Shelburne Museum, Vt.
This picture is less clearly an exact copy and more of a variation on the theme. It could be by either Mellen or D. Jerome Elwell, a Gloucester artist of a generation younger than Lane who very much admired the older man's work and consciously began his own career working in Lane's style. In this case there is an obvious hardness of surfaces, an over-meticulousness in the lighting of details, and an obviousness in the stark silhouettes—all atypical for Lane.
Elwell is a more complicated personality, but his copies after Lane are equally challenging. One was his recreation of Lane's 1856 view of Gloucester burned in the 1864 fire. After Lane's death, Elwell also "touched upon" several pictures. Others in the family, like Kilby Elwell, had artistic tastes, and as a boy, Jerome began to make pencil copies after other works.
Much younger than Lane, D. Jerome Elwell completed high school in Gloucester in the last years of Lane's life and shortly after went to Antwerp to study.

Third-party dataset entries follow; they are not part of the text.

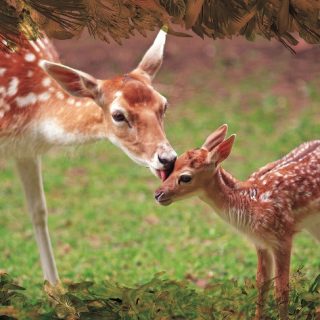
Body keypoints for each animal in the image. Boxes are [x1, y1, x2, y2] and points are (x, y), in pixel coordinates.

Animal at [0, 30, 178, 284]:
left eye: (164, 104)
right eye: (118, 115)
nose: (168, 158)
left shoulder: (25, 149)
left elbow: (38, 211)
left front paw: (56, 290)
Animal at [154, 125, 318, 320]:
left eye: (185, 177)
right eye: (172, 166)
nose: (158, 194)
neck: (252, 204)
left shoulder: (283, 235)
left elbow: (281, 289)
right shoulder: (260, 242)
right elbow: (262, 284)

This travel was made possible by the generosity of Samuel Sawyer, a patron as well of Lane's in the 1860s. During the seventies Elwell traveled around the Low Countries and elsewhere in Europe, at one time (it was said) sharing a studio with Whistler in Venice. Like Lane before him, he cultivated a taste for twilight and moonlight effects, though Elwell's style tended to be harsher and his colors more metallic.